Signs of an escalating civil nuclear crisis in Japan emerged on Wednesday, with the authorities making “precautionary” announcements that water in Tokyo was found to contain radioactive iodine above the permissible standard.
The Japanese Prime Minister's Office (PMO) advised the citizens to take the “precautionary measure” of not feeding babies with tap water in the affected areas in Tokyo. “Radioactive iodine exceeding two times the limit for infants was detected in water at a purification plant in Kanamachi, Tokyo,” said the Office. However, the “210-becquerel/kg of radioactive iodine in question were lower than the limit for children and the 300-becquerel/kg limit for adults,” it was emphasised on the Facebook page of the PMO.
The Tokyo water was also declared fit for all purposes other than the feeding of infants. Authorities also announced that water in areas around the Fukushima Daiichi nuclear power plant, which was knocked out of action by the March 11 temblor and tsunami, was found to contain radioactive iodine. In addition, high radiation was detected in soil samples at a village in the vicinity.
Japan's Chief Cabinet Secretary Yukio Edano appealed to Tokyo residents to refrain from panic buying of water.
Outlining yet another aspect of an apparently expanding crisis, Mr. Edano said in Tokyo that the air radiation level in some places outside the 30-km range from the Fukushima Daiichi nuclear plant “exceeds the legal [limit].” However, this would not necessitate an immediate evacuation of people from those areas, he said.

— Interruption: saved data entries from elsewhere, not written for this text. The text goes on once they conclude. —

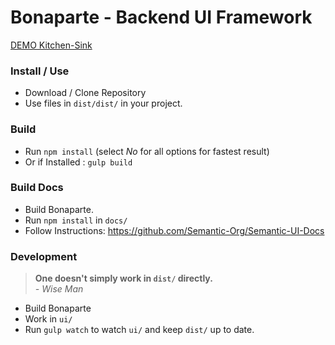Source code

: # Bonaparte - Backend UI Framework

[DEMO Kitchen-Sink](https://github.dowjones.net/pages/adrianp/bonaparte/dist/examples/kitchen-sink)

### Install / Use

- Download / Clone Repository
- Use files in `dist/dist/` in your project.

### Build

- Run `npm install` (select _No_ for all options for fastest result)
- Or if Installed : `gulp build` 

### Build Docs 

- Build Bonaparte.
- Run `npm install` in `docs/`
- Follow Instructions: https://github.com/Semantic-Org/Semantic-UI-Docs

### Development

> __One doesn't simply work in `dist/` directly.__ <br>
> _- Wise Man_

- Build Bonaparte 
- Work in `ui/`
- Run `gulp watch` to watch `ui/` and keep `dist/` up to date.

The residents of areas in the immediate vicinity of the plant were evacuated as soon as a civil nuclear emergency was declared in the wake of the temblor and the tsunami.
In an update, the International Atomic Energy Agency said on Wednesday that “progress is uncertain” in the continuing efforts to restore electricity at the damaged reactor sites for activating the cooling systems there and preventing a major catastrophe.